Written by Kevin Kennedy
Edited by Janeen Koch
Two recent Virginia circuit court opinions have thrown into confusion the pre-trial duties owed by a UIM carrier to a plaintiff. Understanding the facts of these cases and arguments that led to different rulings can help avoid any potential bad faith claims when a carrier is adverse to a policyholder who has brought a UIM claim.
The first case, Chevalier-Seawell v. Mangum, 90 Va. Cir. 420, is a decision from Norfolk Circuit Court that was issued by Judge Mary Jane Hall in April of 2015. In this case, defendant admitted liability for the collision; the plaintiff was claiming a traumatic brain injury; defendant’s insurance carrier had offered its full coverage of $100,000 (the stipulated special damages exceeded $63,000) and Allstate (the UIM carrier) had made absolutely no offer to settle the case at the time the bad faith motion was filed. Eventually, Allstate did make a settlement offer five days before trial, after Plaintiff had incurred additional expenses for trial. That initial offer was $50,000, increased to $55,000, and finally increased again the day before trial to $75,000. At trial, the jury returned a verdict to the plaintiff for $800,000.00.
Counsel for Allstate argued that it did not owe any pre-judgment duties to the plaintiff. Pursuant to Va. Code § 38.2-2206, its sole duty is to “pay the insured all sums that he is legally entitled to recover as damages from the owner or operator of an uninsured motor vehicle, within limits not less than the [legal requirement].” However, the court found that a UIM carrier is still subject to penalties for bad faith under Va. Code § 8.01-66.1. That section provides that when an insurer:
refuses or fails to pay to its insured a claim of more than $ 3,500 in excess of the deductible… under the provisions of a policy of motor vehicle insurance issued by such company to the insured and it is subsequently found by the judge of a court of proper jurisdiction that such denial… was not made in good faith, the company shall be liable to the insured[.]

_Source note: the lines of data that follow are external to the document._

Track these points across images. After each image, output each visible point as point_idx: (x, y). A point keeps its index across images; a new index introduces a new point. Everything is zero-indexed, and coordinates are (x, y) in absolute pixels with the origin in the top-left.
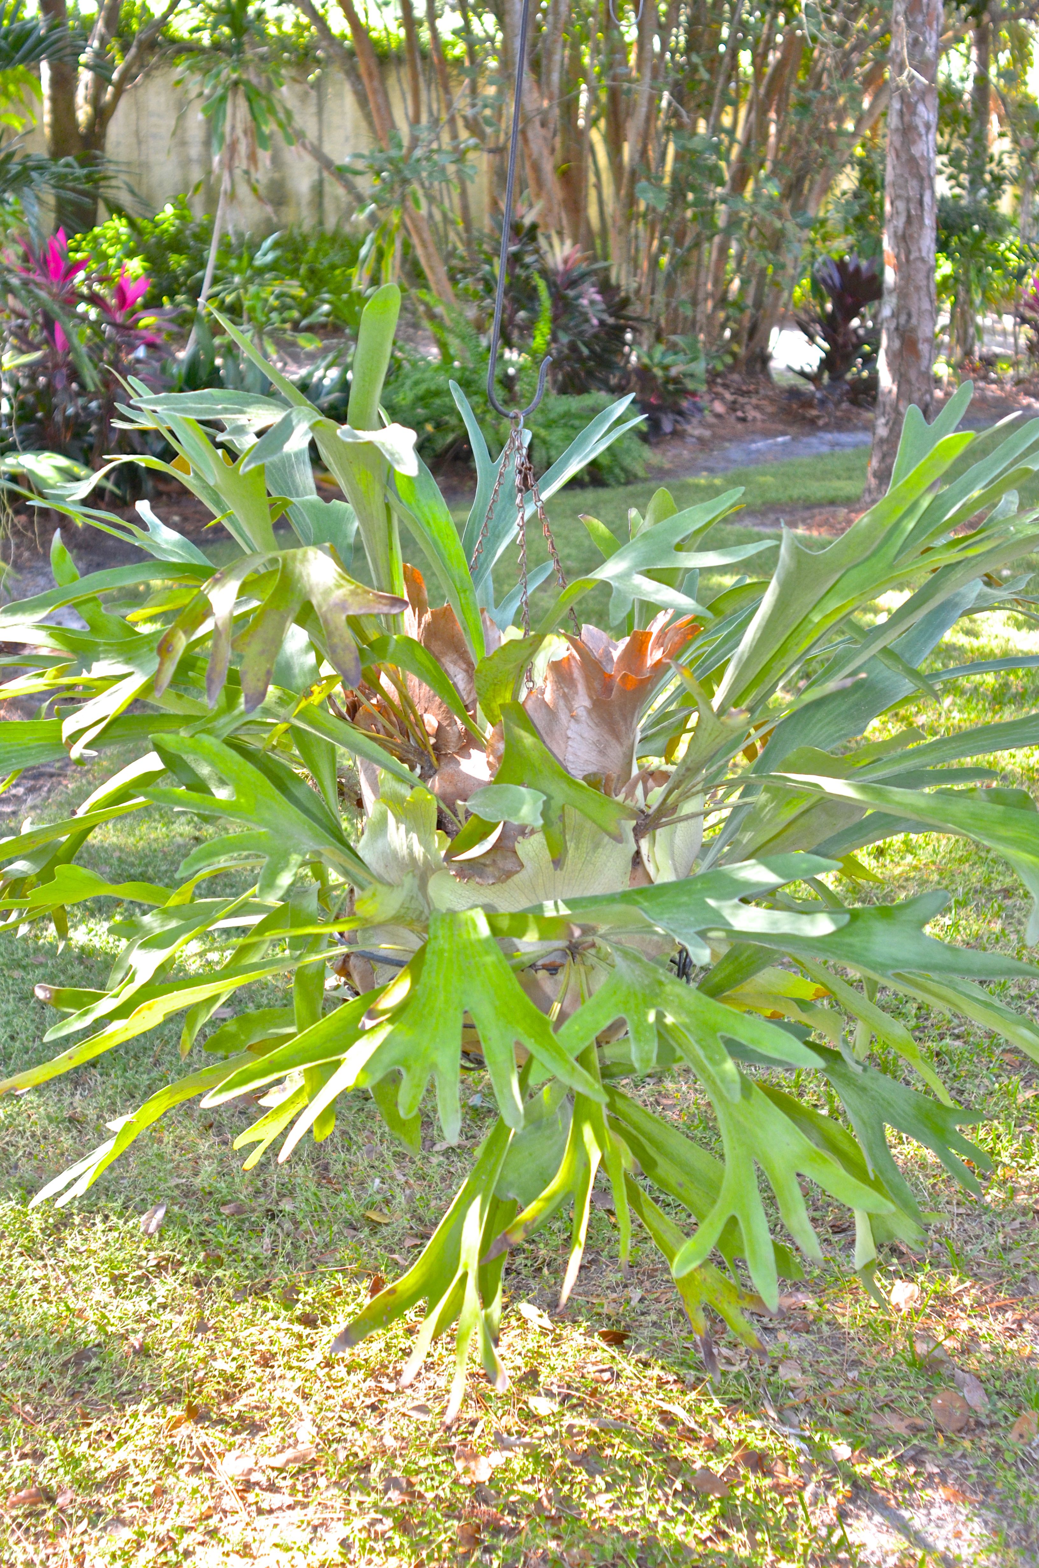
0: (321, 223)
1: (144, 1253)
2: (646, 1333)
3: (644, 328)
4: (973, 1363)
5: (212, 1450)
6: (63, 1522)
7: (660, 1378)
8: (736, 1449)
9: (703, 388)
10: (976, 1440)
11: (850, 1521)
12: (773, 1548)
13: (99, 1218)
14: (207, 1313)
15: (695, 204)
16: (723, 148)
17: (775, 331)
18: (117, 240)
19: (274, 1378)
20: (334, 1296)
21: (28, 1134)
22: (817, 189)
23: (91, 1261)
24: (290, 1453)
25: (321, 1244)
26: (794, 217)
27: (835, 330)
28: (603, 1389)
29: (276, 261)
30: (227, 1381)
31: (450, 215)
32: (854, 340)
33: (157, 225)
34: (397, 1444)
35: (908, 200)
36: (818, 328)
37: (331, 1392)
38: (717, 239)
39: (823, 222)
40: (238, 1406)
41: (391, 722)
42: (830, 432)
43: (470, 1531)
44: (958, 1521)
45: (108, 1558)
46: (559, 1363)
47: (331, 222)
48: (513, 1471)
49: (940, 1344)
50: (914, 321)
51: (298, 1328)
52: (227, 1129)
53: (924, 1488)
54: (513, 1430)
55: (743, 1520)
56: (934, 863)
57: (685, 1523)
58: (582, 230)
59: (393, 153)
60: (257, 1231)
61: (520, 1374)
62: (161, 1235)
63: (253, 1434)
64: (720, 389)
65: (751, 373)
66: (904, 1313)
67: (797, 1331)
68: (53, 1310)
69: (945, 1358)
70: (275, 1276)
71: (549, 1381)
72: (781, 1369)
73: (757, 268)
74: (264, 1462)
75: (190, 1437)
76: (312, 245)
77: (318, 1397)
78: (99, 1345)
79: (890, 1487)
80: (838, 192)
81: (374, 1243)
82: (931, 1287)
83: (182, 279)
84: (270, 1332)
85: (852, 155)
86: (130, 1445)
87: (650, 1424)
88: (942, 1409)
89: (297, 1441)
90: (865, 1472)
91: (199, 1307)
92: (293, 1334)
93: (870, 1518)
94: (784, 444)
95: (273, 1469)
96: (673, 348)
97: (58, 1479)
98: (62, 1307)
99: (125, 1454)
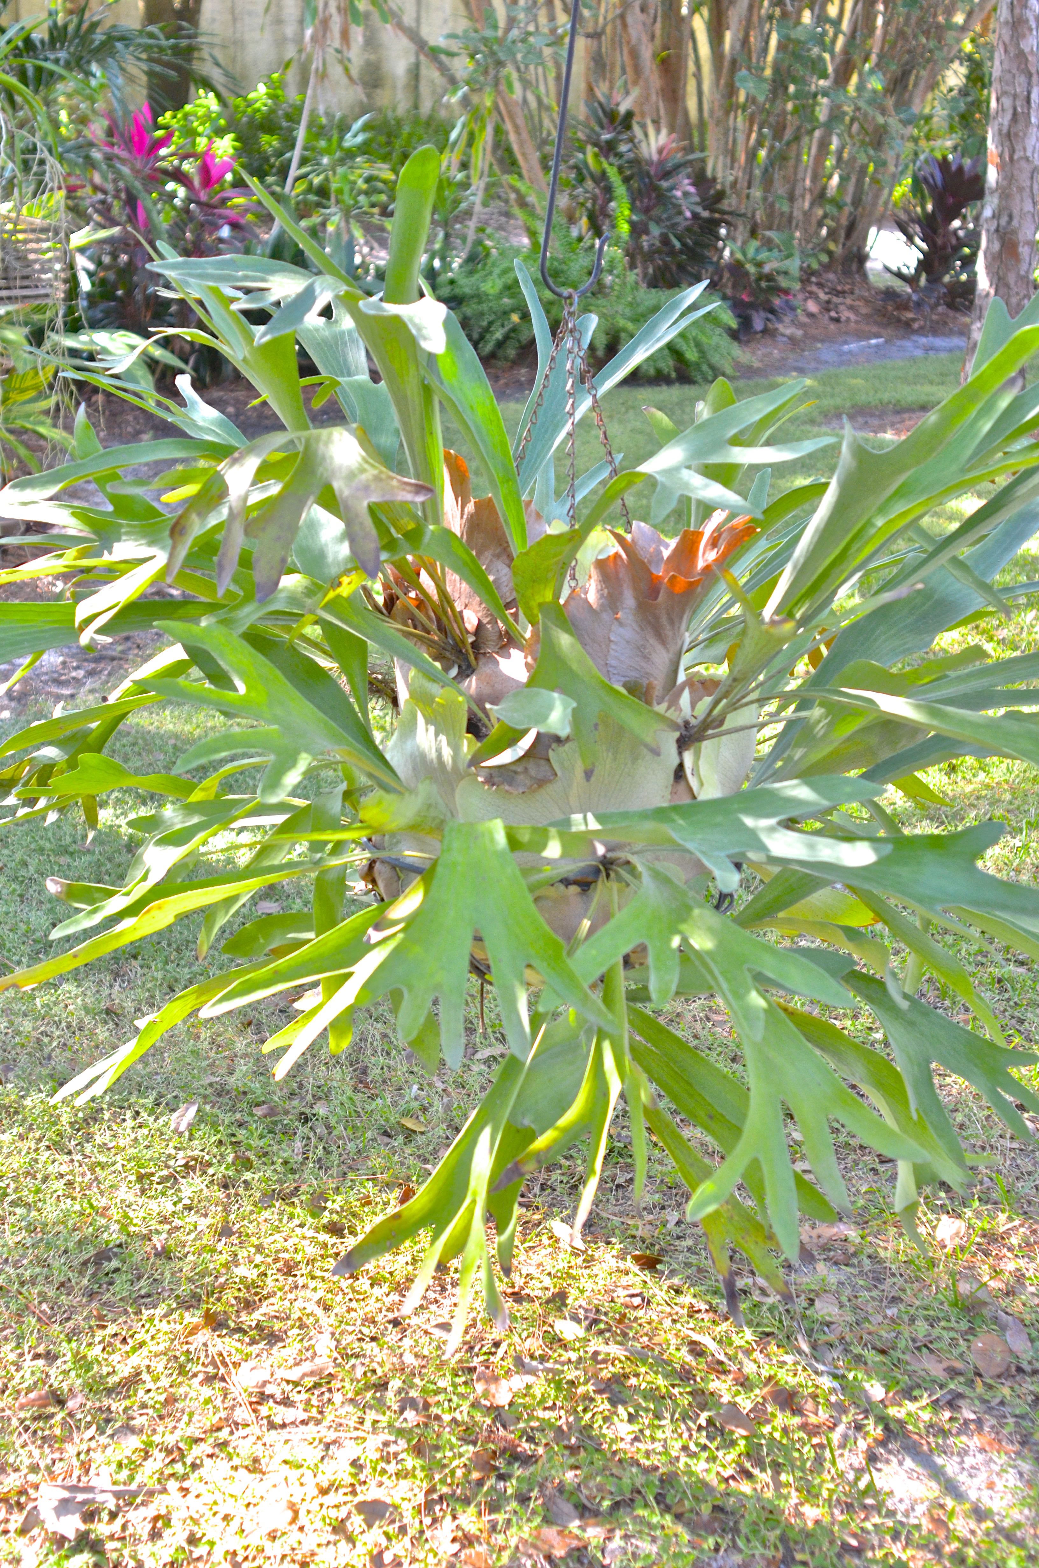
0: (416, 107)
1: (173, 1152)
2: (681, 1257)
3: (740, 223)
4: (1016, 1306)
5: (227, 1360)
6: (71, 1426)
7: (692, 1306)
8: (765, 1385)
9: (797, 286)
10: (1016, 1387)
11: (879, 1465)
12: (797, 1490)
13: (129, 1114)
14: (232, 1217)
15: (796, 96)
16: (827, 40)
17: (873, 230)
18: (208, 116)
19: (296, 1287)
20: (363, 1205)
21: (64, 1024)
22: (922, 84)
23: (118, 1158)
24: (307, 1367)
25: (354, 1150)
26: (897, 114)
27: (935, 231)
28: (632, 1314)
29: (366, 143)
30: (248, 1288)
31: (546, 100)
32: (954, 241)
33: (249, 104)
34: (416, 1363)
35: (1015, 97)
36: (918, 229)
37: (354, 1305)
38: (817, 134)
39: (928, 119)
40: (257, 1315)
41: (429, 618)
42: (926, 336)
43: (485, 1458)
44: (992, 1471)
45: (114, 1466)
46: (589, 1286)
47: (426, 107)
48: (534, 1397)
49: (985, 1285)
50: (1015, 223)
51: (324, 1237)
52: (265, 1027)
53: (958, 1434)
54: (537, 1354)
55: (768, 1460)
56: (1007, 782)
57: (708, 1460)
58: (680, 120)
59: (488, 33)
60: (289, 1133)
61: (549, 1294)
62: (191, 1135)
63: (271, 1344)
64: (814, 288)
65: (847, 273)
66: (948, 1250)
67: (836, 1263)
68: (77, 1207)
69: (988, 1300)
70: (304, 1182)
71: (577, 1304)
72: (817, 1303)
73: (857, 165)
74: (280, 1374)
75: (205, 1345)
76: (406, 130)
77: (339, 1309)
78: (120, 1246)
79: (923, 1431)
80: (944, 89)
81: (408, 1151)
82: (979, 1224)
83: (272, 160)
84: (295, 1240)
85: (960, 51)
86: (144, 1351)
87: (678, 1354)
88: (983, 1352)
89: (315, 1354)
90: (899, 1415)
91: (225, 1210)
92: (318, 1243)
93: (901, 1463)
94: (877, 346)
95: (288, 1382)
96: (768, 244)
97: (70, 1382)
98: (85, 1205)
99: (137, 1360)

Judge Hall ruled that this code section gave no indication that the legislature intended to exclude under-insurers from the duty of acting in good faith when evaluating and denying a claim. From the record of the case, it appears that Allstate reached a settlement with plaintiff’s counsel before filing an appeal or having the issue ultimately decided by the Virginia Supreme Court.

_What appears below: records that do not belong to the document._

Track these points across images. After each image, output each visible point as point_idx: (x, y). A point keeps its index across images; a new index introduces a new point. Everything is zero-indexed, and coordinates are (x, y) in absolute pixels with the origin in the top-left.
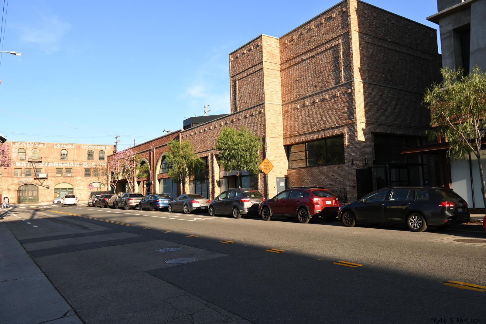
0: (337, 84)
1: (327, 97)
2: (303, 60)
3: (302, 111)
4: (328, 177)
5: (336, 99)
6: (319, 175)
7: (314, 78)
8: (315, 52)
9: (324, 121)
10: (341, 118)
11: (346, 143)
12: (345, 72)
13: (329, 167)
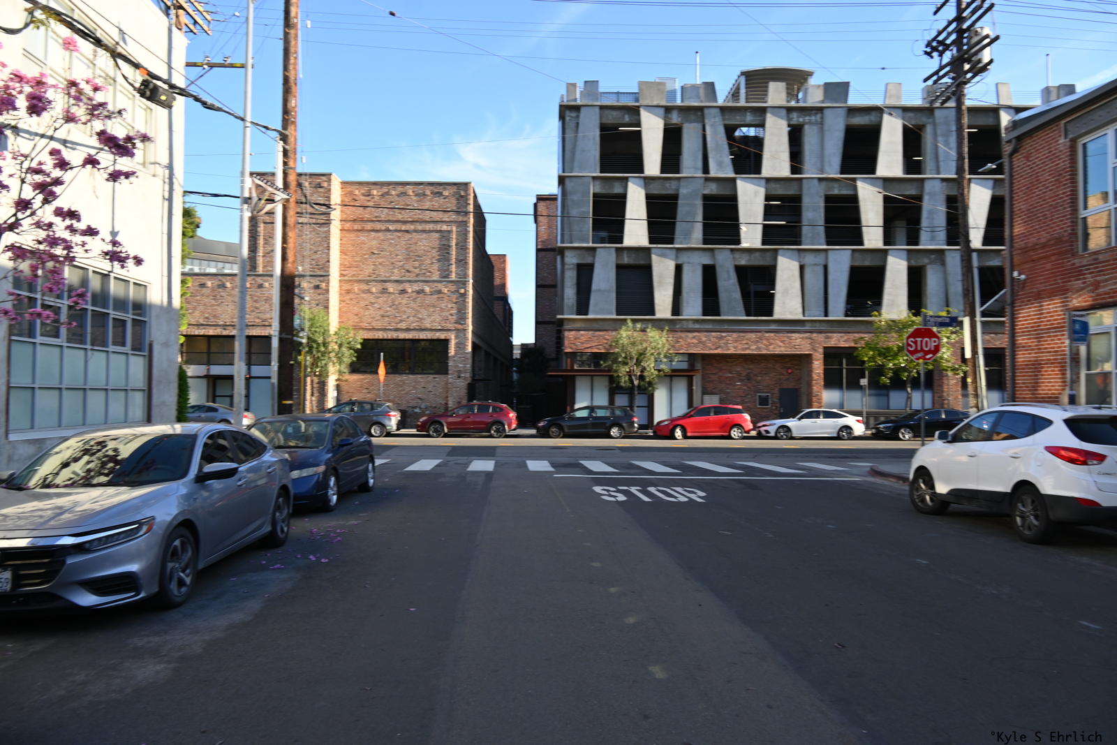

A more recent circuit court case from Spotsylvania County considered a similar bad faith claim against a UIM carrier but reached the opposite result. In the case of Conner v. Glasgow, 2015 Va. Cir. LEXIS 230, (Va. Cir. Ct. Nov. 5, 2015) the defendant’s liability policy had limits of $25,000 and the plaintiff’s insurer, Liberty Mutual, had available under-insured funds of approximately $23,000. The plaintiff presented special damages of approximately $17,000 with contested damages involving a syndrome known as TMJ for additional amounts. Prior to trial the liability insurer offered their policy limits. Liberty Mutual’s highest offer, several days before trial, was $5,000. At trial the jury returned a verdict in favor the plaintiff in the amount of $200,000. Plaintiff moved for a finding of bad faith against Liberty Mutual.

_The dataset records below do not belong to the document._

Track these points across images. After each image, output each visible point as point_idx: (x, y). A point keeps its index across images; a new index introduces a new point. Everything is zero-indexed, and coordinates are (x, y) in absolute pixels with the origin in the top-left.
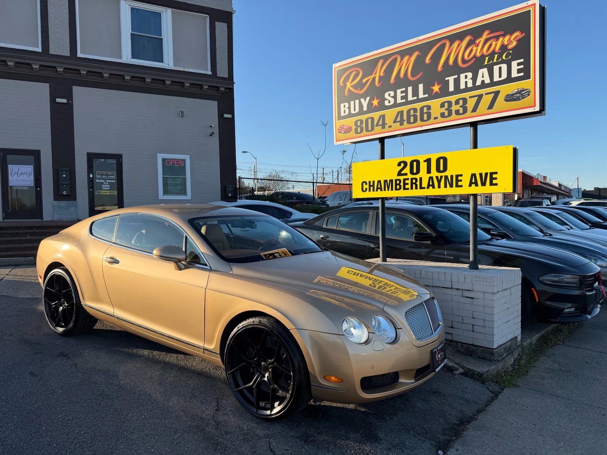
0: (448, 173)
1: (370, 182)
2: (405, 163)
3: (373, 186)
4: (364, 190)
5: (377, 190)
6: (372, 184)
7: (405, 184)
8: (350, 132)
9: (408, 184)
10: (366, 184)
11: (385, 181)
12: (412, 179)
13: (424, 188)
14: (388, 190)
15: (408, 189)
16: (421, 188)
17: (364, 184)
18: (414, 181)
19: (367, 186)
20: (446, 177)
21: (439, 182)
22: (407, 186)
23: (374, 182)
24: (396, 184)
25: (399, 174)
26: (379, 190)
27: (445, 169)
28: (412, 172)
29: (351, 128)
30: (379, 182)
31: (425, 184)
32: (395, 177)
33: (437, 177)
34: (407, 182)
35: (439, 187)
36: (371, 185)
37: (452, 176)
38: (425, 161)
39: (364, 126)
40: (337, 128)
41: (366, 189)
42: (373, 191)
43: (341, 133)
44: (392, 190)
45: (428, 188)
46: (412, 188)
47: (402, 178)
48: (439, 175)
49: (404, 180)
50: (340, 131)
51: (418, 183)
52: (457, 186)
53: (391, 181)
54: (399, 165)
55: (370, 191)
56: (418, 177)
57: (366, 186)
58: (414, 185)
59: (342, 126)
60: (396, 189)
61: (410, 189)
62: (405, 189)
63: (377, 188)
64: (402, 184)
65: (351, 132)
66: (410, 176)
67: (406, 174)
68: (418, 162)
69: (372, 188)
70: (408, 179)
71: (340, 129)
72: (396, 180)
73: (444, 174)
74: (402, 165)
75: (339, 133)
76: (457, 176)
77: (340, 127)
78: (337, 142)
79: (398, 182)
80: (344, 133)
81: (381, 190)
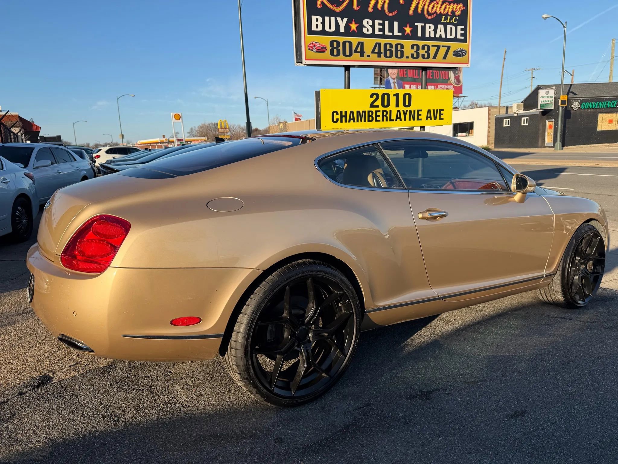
0: (412, 108)
1: (341, 112)
2: (377, 95)
3: (345, 116)
4: (335, 120)
5: (349, 121)
6: (344, 114)
7: (377, 116)
8: (324, 52)
9: (379, 116)
10: (337, 114)
11: (358, 112)
12: (383, 111)
13: (393, 120)
14: (361, 121)
15: (379, 121)
16: (391, 120)
17: (335, 114)
18: (385, 113)
19: (339, 117)
20: (410, 111)
21: (405, 115)
22: (378, 118)
23: (346, 112)
24: (369, 116)
25: (372, 106)
26: (352, 121)
27: (410, 105)
28: (383, 105)
29: (326, 47)
30: (352, 112)
31: (394, 117)
32: (367, 108)
33: (403, 111)
34: (378, 114)
35: (405, 120)
36: (343, 116)
37: (414, 111)
38: (394, 95)
39: (341, 48)
40: (307, 44)
41: (337, 120)
42: (346, 121)
43: (313, 51)
44: (365, 121)
45: (396, 120)
46: (383, 120)
47: (374, 110)
48: (405, 109)
49: (377, 112)
50: (310, 48)
51: (388, 115)
52: (418, 119)
53: (364, 112)
54: (372, 96)
55: (341, 121)
56: (388, 109)
57: (336, 117)
58: (385, 118)
59: (314, 43)
60: (369, 121)
61: (381, 120)
62: (377, 120)
63: (350, 120)
64: (374, 116)
65: (326, 52)
66: (381, 108)
67: (378, 106)
68: (388, 95)
69: (344, 119)
70: (379, 111)
71: (311, 45)
72: (369, 112)
73: (409, 109)
74: (375, 97)
75: (309, 50)
76: (418, 111)
77: (311, 43)
78: (306, 61)
79: (370, 114)
80: (316, 52)
81: (354, 121)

Judge Deneke found that the Virginia Supreme Court has recognized significant differences in the duties of a liability carrier and a UM/UIM carrier. Specifically, “the obligation of the uninsured motorist insurer arises only if it is determined that the insured is legally entitled to recover damages from the owner or operator of an uninsured or underinsured motor vehicle.” In other words, the duties of a UIM carrier are not triggered until after the judgment is entered. Because there can be no determination of the plaintiff’s right to recover damages from an underinsured motorist before trial, Judge Deneke found that, by extension, there can be no duty of good faith on a UIM carrier pre-judgment. The plaintiff has promised to appeal the decision, but as of today, there has been no ruling from the Virginia Supreme Court on this issue.
While the more recent decision finding no pre-trial duty of good faith exists for a UIM carrier appears to be the better reasoned decision, it is unclear how the Virginia Supreme Court may rule on the issue. What is certain is that plaintiff’s attorneys have and will continue to threaten bad faith motions against UIM carriers in an attempt to gain leverage in pre-trial settlement discussions. A plaintiff’s bad faith motion is certainly strengthened when liability is clearly adverse or has been stipulated by the defendant and a tender of the liability policy limits is made significantly in advance of trial. In those instances, UIM carriers should work with their defense counsel to make sure they take all necessary steps to protect themselves from a potential bad faith claim in case the court allows such a claim to proceed. In evaluating whether an insurance carrier has acted in good faith, the Virginia Supreme Court has held that “a reasonably diligent effort must be made to ascertain the facts upon which a good faith judgment as to settlement can be formulated . . . A decision not to settle must be an honest one. It must result from a weighing of probabilities in a fair manner. To be a good faith decision, it must be an honest and intelligent one in the light of the company’s expertise in the field. Where reasonable and probable cause appears for rejecting a settlement offer and for defending the damage action, the good faith of the insurer will be vindicated.”